Nearly 1,000 people have been killed in fighting between government forces and Russia-backed separatists in eastern Ukraine since a truce in the conflict was brokered in September, United Nations human rights investigators said Thursday.
According toa UN report, the seven-month old civil war has so far claimed 4,317 lives, with 275 killed since Oct. 18. The number of internally displaced people has also sharply increased from 275,489 on Sept. 18 to 466,829 on Nov. 18.
The continued killing comes despiet a truce being signed between the two sides on Sept. 5.
"Since the ceasefire began, from 6 Sept. up to 18 Nov., 957 fatalities were recorded — 38 men and 119 women, although some may have been killed prior to the ceasefire, with the data only recorded later," the UN reported.
The seemingly intractable conflict has drawn Washington and Moscow deeper into the diplomatic fray and threatened to pull the two powers closer to the war’s frontlines.
Russia on Thursday reacted sharply to a U.S. official's comment that Washington should consider supplying weapons to Ukraine.
"We repeatedly heard confirmations from the [U.S.] administration that only non-lethal weapons would be delivered to Ukraine. If there is a change in this policy, then this is a highly destabilizing factor that could seriously influence the balance of power in the region," said Alexander Lukashevich, spokesman for the Russian Foreign Ministry.
U.S. deputy national security adviser Tony Blinken told a U.S. Senate committee on Wednesday that strengthening Ukraine's forces was "something we should be looking at."
The Obama administration has resisted supplying arms to Ukraine, although there is broad support in Congress for doing so.
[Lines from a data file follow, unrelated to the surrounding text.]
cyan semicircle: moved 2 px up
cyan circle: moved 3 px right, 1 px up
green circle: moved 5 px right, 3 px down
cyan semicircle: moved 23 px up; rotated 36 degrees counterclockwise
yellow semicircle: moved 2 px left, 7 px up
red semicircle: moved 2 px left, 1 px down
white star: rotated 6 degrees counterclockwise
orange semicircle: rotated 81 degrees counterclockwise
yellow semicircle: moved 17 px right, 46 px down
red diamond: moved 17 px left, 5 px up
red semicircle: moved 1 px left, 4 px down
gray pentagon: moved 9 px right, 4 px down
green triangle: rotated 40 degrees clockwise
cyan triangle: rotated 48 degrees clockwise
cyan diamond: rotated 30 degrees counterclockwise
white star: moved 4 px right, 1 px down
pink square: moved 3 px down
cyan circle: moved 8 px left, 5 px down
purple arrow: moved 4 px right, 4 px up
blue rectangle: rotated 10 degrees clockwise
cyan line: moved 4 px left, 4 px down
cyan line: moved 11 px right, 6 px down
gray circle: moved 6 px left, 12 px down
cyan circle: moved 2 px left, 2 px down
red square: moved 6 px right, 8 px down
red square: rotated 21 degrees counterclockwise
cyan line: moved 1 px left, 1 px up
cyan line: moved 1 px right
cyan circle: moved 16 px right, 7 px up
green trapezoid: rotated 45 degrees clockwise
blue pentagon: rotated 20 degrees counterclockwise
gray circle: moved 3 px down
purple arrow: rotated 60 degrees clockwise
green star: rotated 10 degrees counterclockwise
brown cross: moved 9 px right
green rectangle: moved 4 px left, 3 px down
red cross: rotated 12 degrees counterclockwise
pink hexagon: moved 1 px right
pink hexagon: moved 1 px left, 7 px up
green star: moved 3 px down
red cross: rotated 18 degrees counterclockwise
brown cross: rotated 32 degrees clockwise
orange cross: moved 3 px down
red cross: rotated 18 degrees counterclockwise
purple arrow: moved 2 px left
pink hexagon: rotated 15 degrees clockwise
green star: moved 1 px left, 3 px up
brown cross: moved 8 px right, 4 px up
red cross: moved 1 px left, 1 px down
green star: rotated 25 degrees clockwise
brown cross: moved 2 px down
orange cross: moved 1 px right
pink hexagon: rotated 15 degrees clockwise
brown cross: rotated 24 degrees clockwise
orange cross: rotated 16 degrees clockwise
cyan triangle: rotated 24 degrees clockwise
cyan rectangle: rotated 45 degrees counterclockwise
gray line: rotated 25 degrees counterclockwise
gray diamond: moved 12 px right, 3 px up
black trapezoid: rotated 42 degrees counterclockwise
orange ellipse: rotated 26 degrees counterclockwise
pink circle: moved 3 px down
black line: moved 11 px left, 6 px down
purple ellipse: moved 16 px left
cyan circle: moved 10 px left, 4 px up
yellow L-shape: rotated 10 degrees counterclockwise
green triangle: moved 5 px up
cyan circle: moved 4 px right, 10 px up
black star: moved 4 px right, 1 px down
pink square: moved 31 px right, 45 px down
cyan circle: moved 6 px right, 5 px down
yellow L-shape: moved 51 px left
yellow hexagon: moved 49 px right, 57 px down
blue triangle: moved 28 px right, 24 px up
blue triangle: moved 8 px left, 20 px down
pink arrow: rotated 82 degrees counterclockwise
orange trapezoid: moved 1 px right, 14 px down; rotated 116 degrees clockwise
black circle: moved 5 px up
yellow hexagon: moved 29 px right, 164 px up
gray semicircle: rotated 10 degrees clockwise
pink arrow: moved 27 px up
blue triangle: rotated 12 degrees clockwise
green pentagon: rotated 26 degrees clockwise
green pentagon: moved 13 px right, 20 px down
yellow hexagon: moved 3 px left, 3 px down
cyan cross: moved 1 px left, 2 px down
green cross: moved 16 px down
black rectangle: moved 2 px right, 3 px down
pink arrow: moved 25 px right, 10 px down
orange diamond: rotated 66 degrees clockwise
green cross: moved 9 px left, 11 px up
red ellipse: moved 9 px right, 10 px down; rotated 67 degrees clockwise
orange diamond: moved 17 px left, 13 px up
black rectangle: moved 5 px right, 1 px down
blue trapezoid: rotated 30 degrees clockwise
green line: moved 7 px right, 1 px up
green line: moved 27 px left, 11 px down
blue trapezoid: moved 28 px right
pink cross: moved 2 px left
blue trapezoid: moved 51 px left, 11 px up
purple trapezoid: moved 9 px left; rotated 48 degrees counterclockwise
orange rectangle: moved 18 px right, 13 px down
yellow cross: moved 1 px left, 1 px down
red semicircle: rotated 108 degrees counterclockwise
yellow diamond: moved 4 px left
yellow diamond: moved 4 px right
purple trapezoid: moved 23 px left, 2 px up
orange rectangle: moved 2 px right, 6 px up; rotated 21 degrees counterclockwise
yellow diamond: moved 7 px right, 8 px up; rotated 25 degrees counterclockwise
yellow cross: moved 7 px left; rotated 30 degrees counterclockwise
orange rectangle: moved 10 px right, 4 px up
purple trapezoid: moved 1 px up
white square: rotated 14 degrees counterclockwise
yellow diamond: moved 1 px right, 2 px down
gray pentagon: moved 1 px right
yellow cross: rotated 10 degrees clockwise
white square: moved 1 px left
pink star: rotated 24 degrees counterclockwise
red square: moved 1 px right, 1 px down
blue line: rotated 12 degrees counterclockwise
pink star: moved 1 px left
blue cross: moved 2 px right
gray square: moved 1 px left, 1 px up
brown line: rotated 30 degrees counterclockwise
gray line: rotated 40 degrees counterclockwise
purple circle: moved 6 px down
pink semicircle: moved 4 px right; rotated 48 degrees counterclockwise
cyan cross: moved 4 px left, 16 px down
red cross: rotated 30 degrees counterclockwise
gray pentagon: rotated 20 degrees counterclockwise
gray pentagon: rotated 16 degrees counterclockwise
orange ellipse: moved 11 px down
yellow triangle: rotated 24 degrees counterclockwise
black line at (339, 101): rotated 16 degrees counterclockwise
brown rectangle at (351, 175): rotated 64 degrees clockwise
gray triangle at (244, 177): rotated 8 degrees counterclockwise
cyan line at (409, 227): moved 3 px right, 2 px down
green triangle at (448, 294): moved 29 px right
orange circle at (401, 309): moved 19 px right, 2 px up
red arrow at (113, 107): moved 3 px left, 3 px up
Vice President Joe Biden is due to arrive in Ukraine for a meeting with Kiev officials on Thursday evening.
The report released by the U.N. investigators on Thursday cited allegations of serious human rights abuses — including torture, detention, executions, forced labor and sexual violence that "are of a systematic nature and may amount to crimes against humanity." The report did not assign blame for the alleged crimes.
The report said the standoff between the two sides was "becoming increasingly entrenched, with the total breakdown of law and order and the emergence of parallel governance systems" in Donetsk, the largest city under separatist control, and in the rebel-controlled section of the Luhansk region.
The report also warned that treatment for almost 60,000 HIV-positive patients and 11,600 multi-drug resistant tuberculosis patients could be disrupted by a lack of medicine, which "may lead to the uncontrolled spread of epidemics."
U.N. High Commissioner for Human Rights Zeid Raad al-Hussein issued a statement on Thursday calling for all sides to adhere to the September cease-fire.
"Respect for the cease-fire has been sporadic at best, with continued outbreaks of fighting and shelling resulting in an average of 13 people a day being killed during the first eight weeks of the cease-fire," Hussein said.
"All parties need to make a far more wholehearted effort to resolve this protracted crisis peacefully and in line with international human rights laws and standards."